Athens, 1 October 2021
The Technical University of Darmstadt (Germany) and the National and Kapodistrian University of Athens (Greece), in collaboration with the European Urban Research Association (EURA) and the Standing Group on Local Government and Politics of the European Consortium for Political Research (ECPR), successfully organized the PhD Training Summer School on ‘Local government in motion – Local innovation in changing contexts’, an initiative of Professor Dr. Hubert Heinelt (Darmstadt University of Technology), member of the Board of Directors of the International Centre for Black Sea Studies (ICBSS). The ICBSS is the media sponsor of the event.
The PhD Training Summer School was organised in the context of the Research Project on “Conditions for Institutional and Cultural Innovations in cities” (CICI), and it was held as a physical event for the period from September 13th to September 15th 2021, in Chania (Crete - Greece), at the Center of Mediterranean Architecture (KAM) - the former Arsenali Veneziani, in continuation to the successful summer school organisations of the previous years, as a result of the German-Greek bilateral research and innovation cooperation.

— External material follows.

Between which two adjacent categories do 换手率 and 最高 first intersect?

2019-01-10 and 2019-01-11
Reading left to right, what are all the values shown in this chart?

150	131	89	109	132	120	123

The 2021 Summer School aimed at doctoral and advanced students in master's programmes who wished to answer the question of why innovation has been achieved in certain cities (and not in others).
In the context of the summer school, innovations were defined in a broad sense - namely as "new ideas that work", and were seen as something that is perceived by locals (as well as by external observers) as novelties and improvements at the same time. The concept of innovation was therefore not limited to technical changes and attention was also given to local policy innovations. Besides, the notion of innovation was contextualised in that it is based on the understanding of local actors. To this point, participants had to look at local innovations either from an academic disciplinary perspective (political science, sociology, geography, history, planning) or follow an interdisciplinary approach.

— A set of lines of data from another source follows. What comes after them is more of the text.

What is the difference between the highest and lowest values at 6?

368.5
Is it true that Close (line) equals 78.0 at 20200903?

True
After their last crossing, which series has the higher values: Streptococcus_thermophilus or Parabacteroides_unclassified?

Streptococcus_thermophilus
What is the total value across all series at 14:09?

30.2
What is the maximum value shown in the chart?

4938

Special emphasis was given to 8 key notes, as the 2021 summer school was a mixture of these key notes given by established scholars and presentations by the doctoral and advanced MA students about the design and (preliminary) results of their own research.
In this framework, the summer school planned the 8 following key notes:
-Prof. Dr. Hubert Heinelt: How to explain that innovations have been achieved in certain cities – and not in others? Initial epistemological reflections
-Prof. Dr. Georgios Terizakis: Interpretations of local possibilities and limits for action as key to innovations
-Prof. Dr. Filipe Teles: Urban innovation, networks and institutional adaptation – an overview of global trends
-Prof. Dr. Nicolaos Hlepas: There is no guarantee for continuous local innovation processes – the cases of Athens and Thessaloniki
-Prof. Dr. Chunrong Zheng: Innovations in urban and community governance in China: Cases and Reflections
-Prof. Dr. Björn Egner: Empirical methods to explain differences in innovations – the case of local housing policy in Germany
-Prof. Dr. Bas Denters: Innovations in local government: understanding the dynamics. The strengths and weaknesses of quantitative comparative approaches
-Prof. Dr. Sybille Münch: Empirical methods to understand differences in innovations – reflections from an interpretive perspective.

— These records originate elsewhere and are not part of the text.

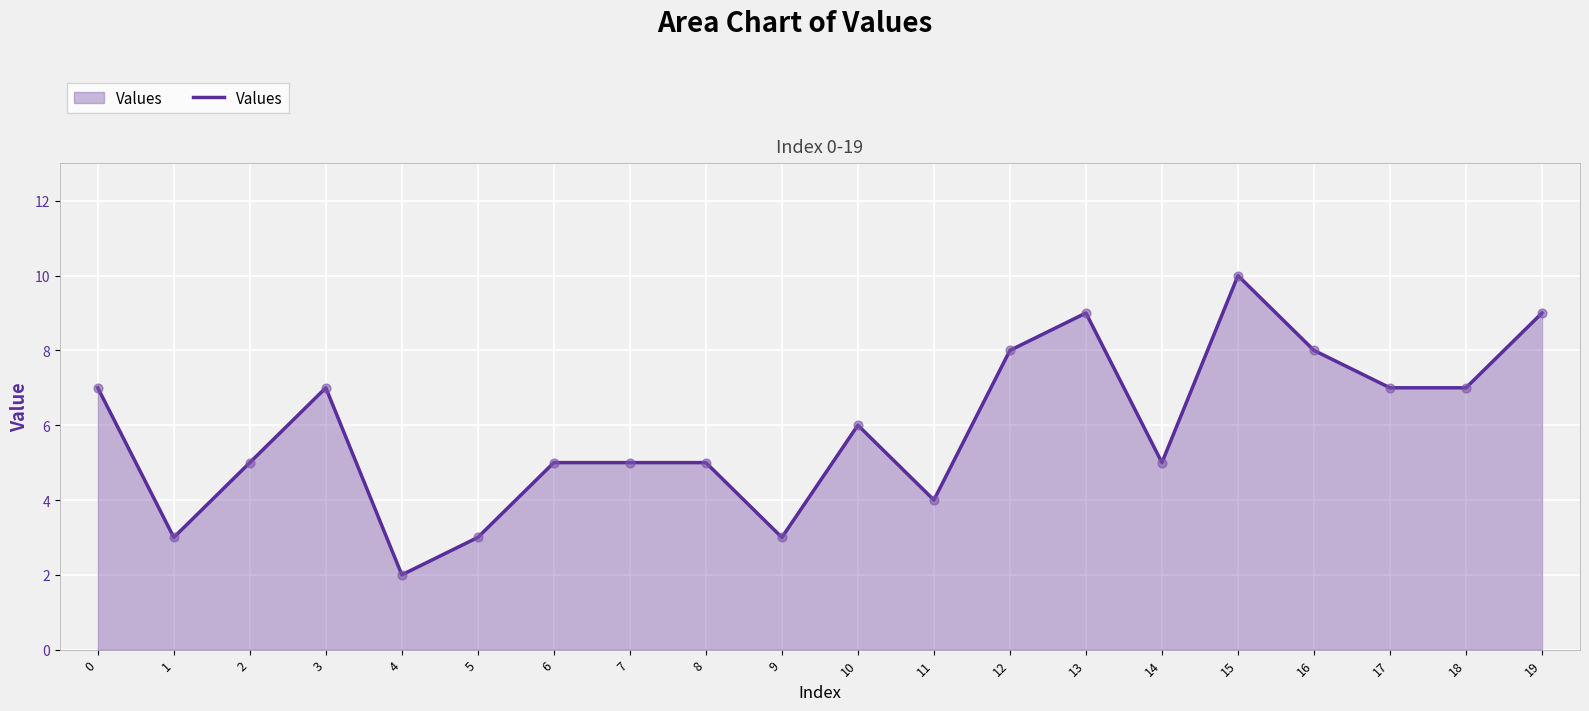

What is the ratio of the value at 3 to the value at 19?

0.8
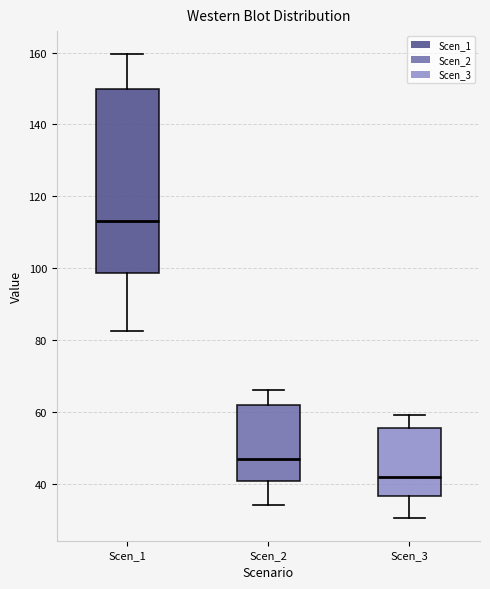

Which box is the tallest, from its lower edge to its upper edge?

Scen_1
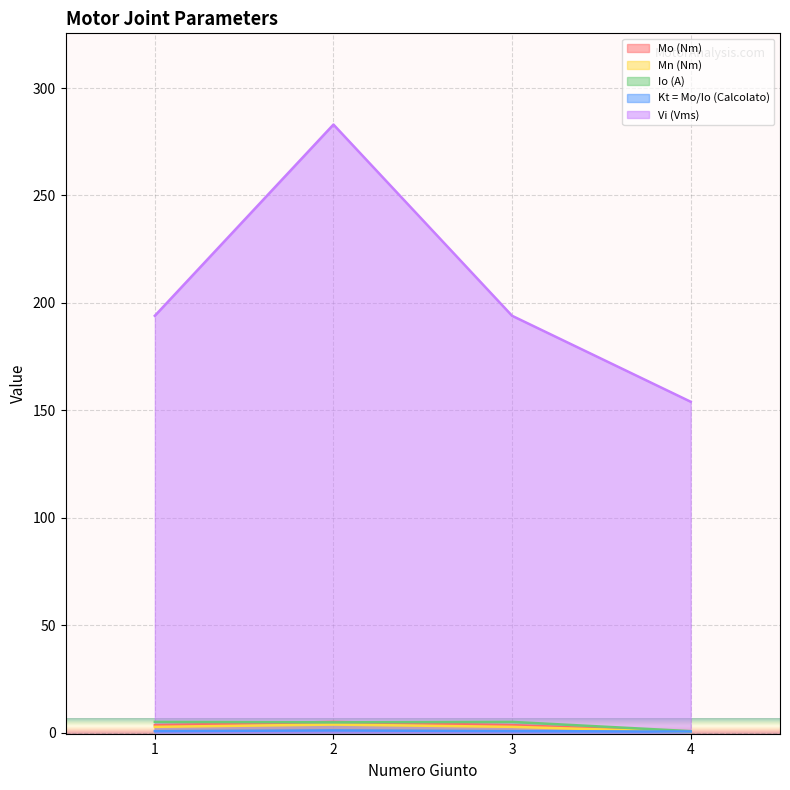

What is the smallest value displayed?

0.3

Course directors of the 2021 edition were Prof. Nikos Hlepas and Prof. Björn Egner.
Twelve participating students (Wirginia Aksztejn, Saroj Aryal, Martina Balazova, Marie DeCock, Elizaveta Gjurova, Maria Karamanoli, Eleni Krikona, Katarzyna Lakoma, Gil Pradeau, Magdalena Potz, Justyna Ślawska, Tomás Vellani), represented universities from several European countries (Belgium, France, Germany, Greece, Poland, Slovakia, and the UK) and presented the design and (preliminary) results of their own research projects during the individual sessions of the school programme.
This was one of the long-lasting series of summer courses for PhD students interested in local government and politics issues, by giving the opportunity to develop a further understanding of comparative local government studies and to discuss PhD-related research with an experienced international faculty of different disciplines.
This summer school series provides an excellent opportunity to build, deepen or widen networks with scholars working on similar topics in the field.